Another interesting sidelight story is the media bias, both explicit (Fox) and non-admitted (everyone else). I did a lot of bouncing around between 7 PM and 2:30 AM though I was clearly most comfortable at FOX, with Britt Hume, Mort Kondracke, Fred Barnes, and Michael Barone. Hume had a great line ("that state hasn't gone Republican since the earth cooled!") and Barone's analysis, whether biased or not, was uncannily accurate all night. Best of all, the raw vote numbers by state in all the races kept streaming across the bottom of the screen all night. This is much better than mere projected percentages, which is what you usually get from the networks, and enabled the viewers to follow the ebb and flow in key states like New Hampshire, Florida, Pennsylvania, Ohio, New Mexico, and Wisconsin.

What I like about Fox, is that the "fair and balanced" slogan is delivered with a wink. We all know that their approach is to balance the leftist slant of the rest of the major media. They are like hometown basball announcers, whose words are impartial but whose tone makes it clear where their rooting interest lies. I find this to be much more honest than the networks that claim impartiality but whose slant is so relentless. This is not recognized by the left, whose perspective is hopelessly compromised.

With all the negative attention given to Dan Rather and CBS, the worst offender is CNN, which is all but becoming the anti - Fox. Somehow, Wednesday morning, I happened to dial though CNN and was amazed to see they still hadn't projected Ohio for Bush! Not ony that, they were running a caption at the top of the screen that said "Too close to call." Is it any wonder that CNN viewers would be shocked by the sudden ending late Wednesday morning.

I thought ABC and NBC did pretty decent jobs. Particularly ABC, which has George Stephanopoulos and George Will, and you always know where they're coming from, so that was OK.

By the way, Kerry showed more class Wednesday morning than he had in months, cutting the lawyers off at the pass with his timely concession. At least he still has a job. Edwards is out a seat, with Daschle and the rest. In fact, the Dems would have done much better with New Mexico governor Richardson on the ticket than Edwards,
who contributed nothing. At least Richardson might have tipped the balance in New Mexico, Arizona, and Colorado. But that's 20-20 hindsight.

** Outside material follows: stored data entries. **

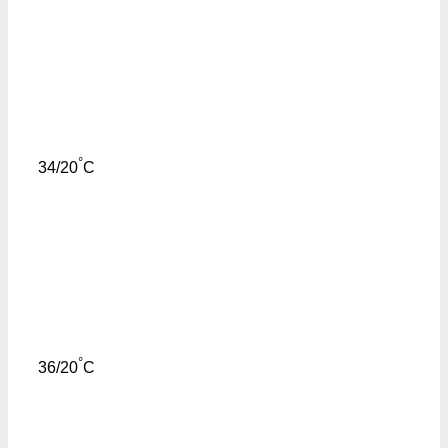
°
34/20
C
°
36/20
C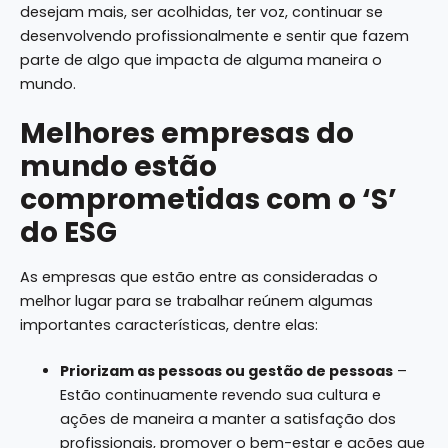
desejam mais, ser acolhidas, ter voz, continuar se
desenvolvendo profissionalmente e sentir que fazem
parte de algo que impacta de alguma maneira o
mundo.
Melhores empresas do
mundo estão
comprometidas com o ‘S’
do ESG
As empresas que estão entre as consideradas o
melhor lugar para se trabalhar reúnem algumas
importantes características, dentre elas:
Priorizam as pessoas ou gestão de pessoas
–
Estão continuamente revendo sua cultura e
ações de maneira a manter a satisfação dos
profissionais, promover o bem-estar e ações que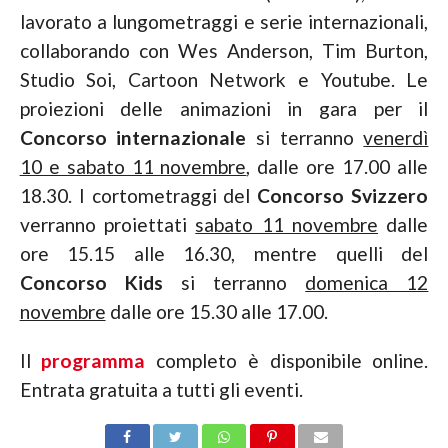
lavorato a lungometraggi e serie internazionali,
collaborando con Wes Anderson, Tim Burton,
Studio Soi, Cartoon Network e Youtube. Le
proiezioni delle animazioni in gara per il
Concorso internazionale
si terranno
venerdì
10 e sabato 11 novembre
, dalle ore 17.00 alle
18.30. I cortometraggi del
Concorso Svizzero
verranno proiettati
sabato 11 novembre
dalle
ore 15.15 alle 16.30, mentre quelli del
Concorso Kids
si terranno
domenica 12
novembre
dalle ore 15.30 alle 17.00.
Il
programma
completo è disponibile online.
Entrata gratuita a tutti gli eventi.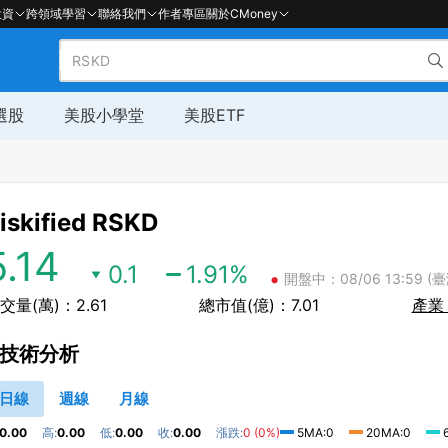
投資
跨領域學習
聯絡我們
作者專區
關於CMoney
選股
美股小學堂
美股ETF
iskified
RSKD
5.14
0.1
1.91
%
•
開盤中：08/06 13:59 (臺
交量(萬)：2.61
總市值(億)：7.01
產業
技術分析
日線
週線
月線
0.00
高:
0.00
低:
0.00
收:
0.00
漲跌:
0 (0%)
5MA:0
20MA:0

So, it was a fun election in the end, despite the agony of getting there. It was a good reminder that US politics can be fun, when everything is back in perspective, and people are civil and can live with the result either way. When things are that way, we are reminded that ours is the greatest system in the world.

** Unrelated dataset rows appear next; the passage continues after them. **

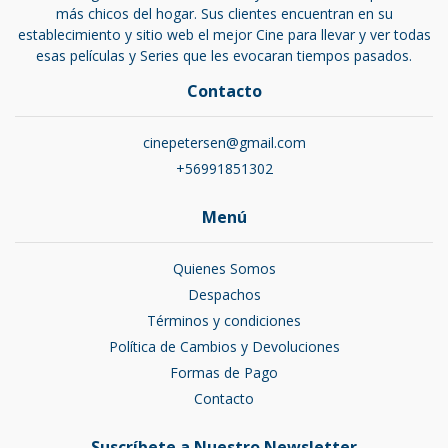
más chicos del hogar. Sus clientes encuentran en su
establecimiento y sitio web el mejor Cine para llevar y ver todas
esas películas y Series que les evocaran tiempos pasados.
Contacto
cinepetersen@gmail.com
+56991851302
Menú
Quienes Somos
Despachos
Términos y condiciones
Política de Cambios y Devoluciones
Formas de Pago
Contacto
Suscríbete a Nuestro Newsletter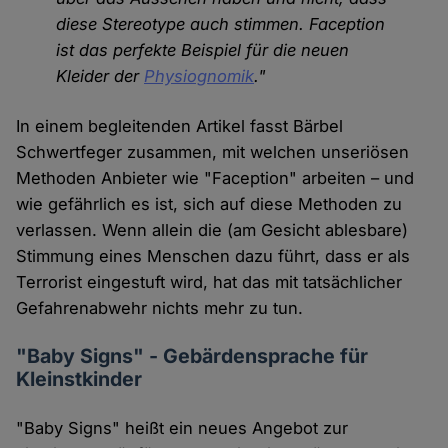
diese Stereotype auch stimmen. Faception
ist das perfekte Beispiel für die neuen
Kleider der
Physiognomik
."
In einem begleitenden Artikel fasst Bärbel
Schwertfeger zusammen, mit welchen unseriösen
Methoden Anbieter wie "Faception" arbeiten – und
wie gefährlich es ist, sich auf diese Methoden zu
verlassen. Wenn allein die (am Gesicht ablesbare)
Stimmung eines Menschen dazu führt, dass er als
Terrorist eingestuft wird, hat das mit tatsächlicher
Gefahrenabwehr nichts mehr zu tun.
"Baby Signs" - Gebärdensprache für
Kleinstkinder
"Baby Signs" heißt ein neues Angebot zur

The night also was a reminder of how much things have changed in the last 40 years or so. Thinking back to Ted White's classic, The Making of the President, 1960, at that time Connecticut was noted for machine voting and fast reporting of returns (but it took forever for Connecticut to wrap up Tuesday night), New Jersey was the bellweather (now reliably Democrat; Ohio is the current bellweather), and the south was solid (it still is, but now Republican).

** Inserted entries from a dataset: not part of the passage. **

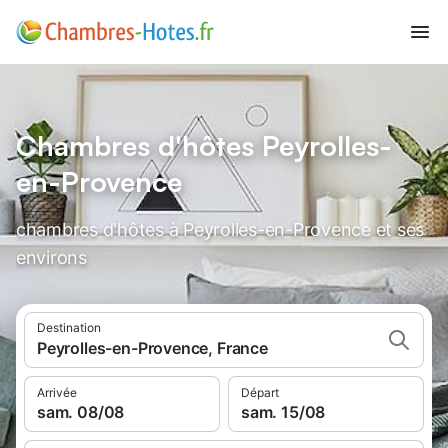
Chambres d'hôtes Peyrolles-
en-Provence
chambres d'hôtes à Peyrolles-en-Provence et ses
environs
Destination
Peyrolles-en-Provence, France
Arrivée
Départ
sam. 08/08
sam. 15/08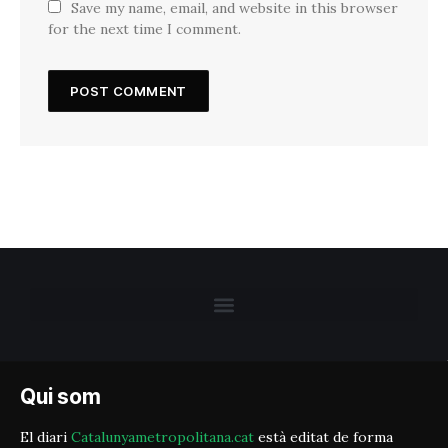
Save my name, email, and website in this browser
for the next time I comment.
Qui som
El diari
Catalunyametropolitana.cat
està editat de forma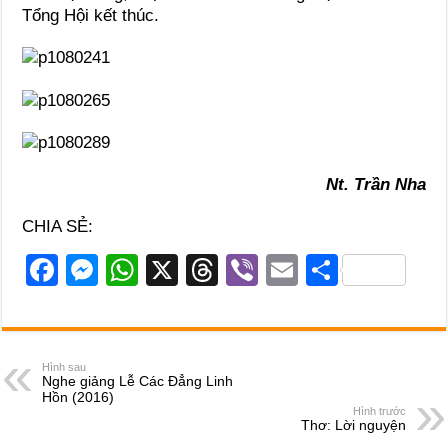
Tổng Hội kết thúc.
Nt. Trần Nha
CHIA SẺ:
F
M
W
X
T
Vi
E
S
a
e
h
hr
b
m
h
c
ss
at
e
er
ail
ar
e
e
s
a
e
Hình sau
Nghe giảng Lễ Các Đẳng Linh
b
n
A
d
Hồn (2016)
Hình trước
o
g
p
s
Thơ: Lời nguyện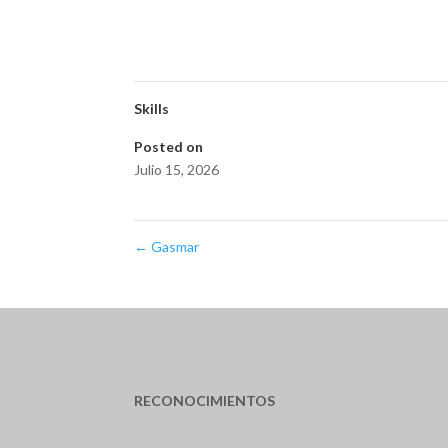
Skills
Posted on
Julio 15, 2026
←
Gasmar
RECONOCIMIENTOS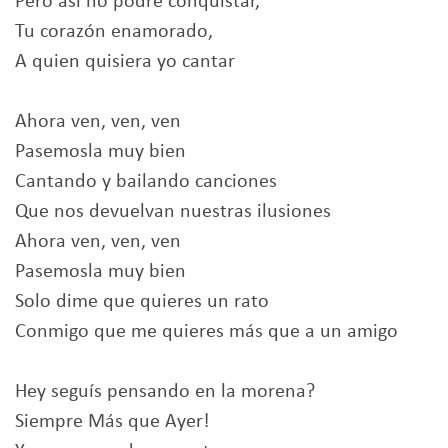
Pero así no podre conquistar,
Tu corazón enamorado,
A quien quisiera yo cantar
Ahora ven, ven, ven
Pasemosla muy bien
Cantando y bailando canciones
Que nos devuelvan nuestras ilusiones
Ahora ven, ven, ven
Pasemosla muy bien
Solo dime que quieres un rato
Conmigo que me quieres más que a un amigo
Hey seguís pensando en la morena?
Siempre Más que Ayer!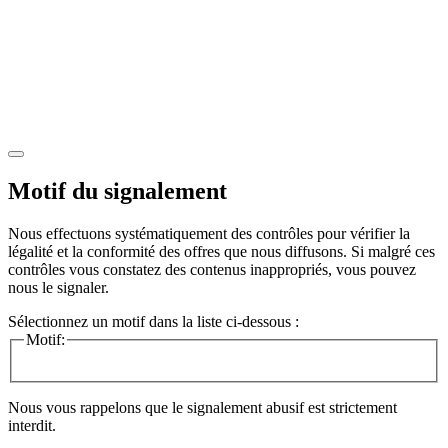
Motif du signalement
Nous effectuons systématiquement des contrôles pour vérifier la
légalité et la conformité des offres que nous diffusons. Si malgré ces
contrôles vous constatez des contenus inappropriés, vous pouvez
nous le signaler.
Sélectionnez un motif dans la liste ci-dessous :
Motif:
Nous vous rappelons que le signalement abusif est strictement
interdit.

All that led me to thinking about my favorite movies about politics. You have to start with the classic, Mr. Smith Goes to Washington. Next I would say is Seven Days in May, with the five great performances (Kirk Dougalas, Bert Lancaster, Frederick March, Martin Balsam, and especially Edmund O'Brien). Third, I would say is Advise and Consent, despite the dated, embarassing treatment of homosexuality. Again, great performances from Charles Laughton and Walter Pigeon and a surprisingly competent (for once) Peter Lawford save the day. Next on my list would be Dave, the more recent political satire and All the President's Men. Movies I don't especially like include The Candidate and, Sunrise at Campobello (painful caricature of FDR by Ralph Bellamy). I have to admit that I didn't see the Nixon bio, but even the reviews were painful.